Ночь была темная, хоть глаз коли. Но Ми бежала, не останавливаясь. Она догнала А Фу, и они побежали вместе, спотыкаясь, падая и снова подымаясь. Они спустились по круче на дно лощины.

— А Фу!.. — Ми с трудом переводила дыхание на резком студеном ветру. — А Фу!.. Можно я с тобой…

Не успел он ответить, как она заговорила снова:

— Здесь мне все одно конец…

Тут лишь А Фу осознал, что эта женщина, бросившая мужа, спасла ему жизнь.

— Пойдем вместе, — сказал А Фу.

И они, поддерживая друг друга, стали спускаться по склону горы.

Они шли и шли больше месяца, пробираясь по гребням самых высоких гор. Где-то внизу различали они очертания крыш, красноватые пятна полей и белые прозрачные речки; казалось, до них рукой подать, но на самом деле ходу туда было не день и не два.

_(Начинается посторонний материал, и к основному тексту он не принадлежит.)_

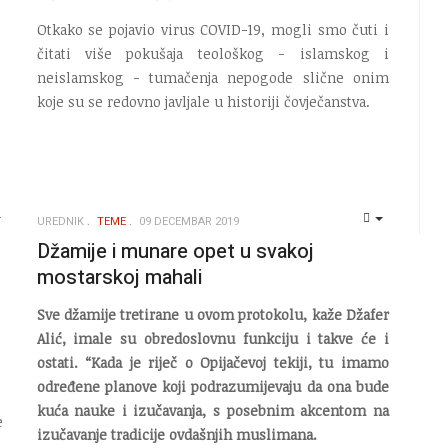
Otkako se pojavio virus COVID-19, mogli smo čuti i
čitati više pokušaja teološkog - islamskog i
neislamskog - tumačenja nepogode slične onim
koje su se redovno javljale u historiji čovječanstva.
UREDNIK
TEME
09 DECEMBAR 2019
EMPTY
EMPTY
Džamije i munare opet u svakoj
mostarskoj mahali
Sve džamije tretirane u ovom protokolu, kaže Džafer
Alić, imale su obredoslovnu funkciju i takve će i
ostati. “Kada je riječ o Opijačevoj tekiji, tu imamo
određene planove koji podrazumijevaju da ona bude
kuća nauke i izučavanja, s posebnim akcentom na
e
izučavanje tradicije ovdašnjih muslimana.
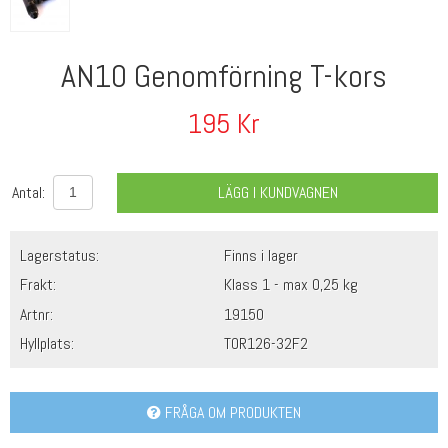
AN10 Genomförning T-kors
195
Kr
Antal:
LÄGG I KUNDVAGNEN
Lagerstatus:
Finns i lager
Frakt:
Klass 1 - max 0,25 kg
Artnr:
19150
Hyllplats:
TOR126-32F2
FRÅGA OM PRODUKTEN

Из Хонгнгая они спустились в предгорья. Здесь, в Мыонгкуае, разбили свои поля и поставили деревни тхай; потом через Нэмкат беглецы дошли до Тьонгтиа; оттуда, миновав низину Лунгтюнгфунг, повернули к Черной реке, вышли на берег и оказались в округе Фуиен, а затем перебрались в округ Маншон. Отсюда было уже недалеко до освобожденных районов и партизанского края, где жили народности тхай, зао и мео. Переправившись через реку, А Фу и Ми пробрались в глухие деревушки красных мео. Край этот назывался Финша. Ничего не скажешь, ушли они очень далеко, уездному начальнику Па Ча здесь их не достать.

Они добирались сюда почти полтора месяца, питаясь лесными травами, корнями нау и древесными грибами. Когда они достигли Финша, уже кончилась пора дождей.

Зато уж здесь никто и знать не знал, что А Фу — кабальный слуга уездного начальника, а Ми — его невестка, что ее взяли в дом начальника за долги. Люди считали их мужем и женой из многолюдной семьи, что жила в деревне за низиной Лунгтюнгфунг. В таких семьях обычно мало земли и много ртов, потому-то небось пришельцы и пустились на поиски земли, чтобы хоть как-то прокормиться. Люди считали их супругами. А они и вправду стали мужем и женой, когда шли по горам и лесным чащам.

Тогда лишь Ми и поняла, каково это — быть женою при муже. Правда, иной раз она вспоминала еще о духах дома Па Ча, скрепивших ее брак с А Шы, но страхи ее были недолги. А потом она не только перестала бояться духов, но и вовсе о них позабыла. Здесь, в Финша, все называли их супругами А Фу.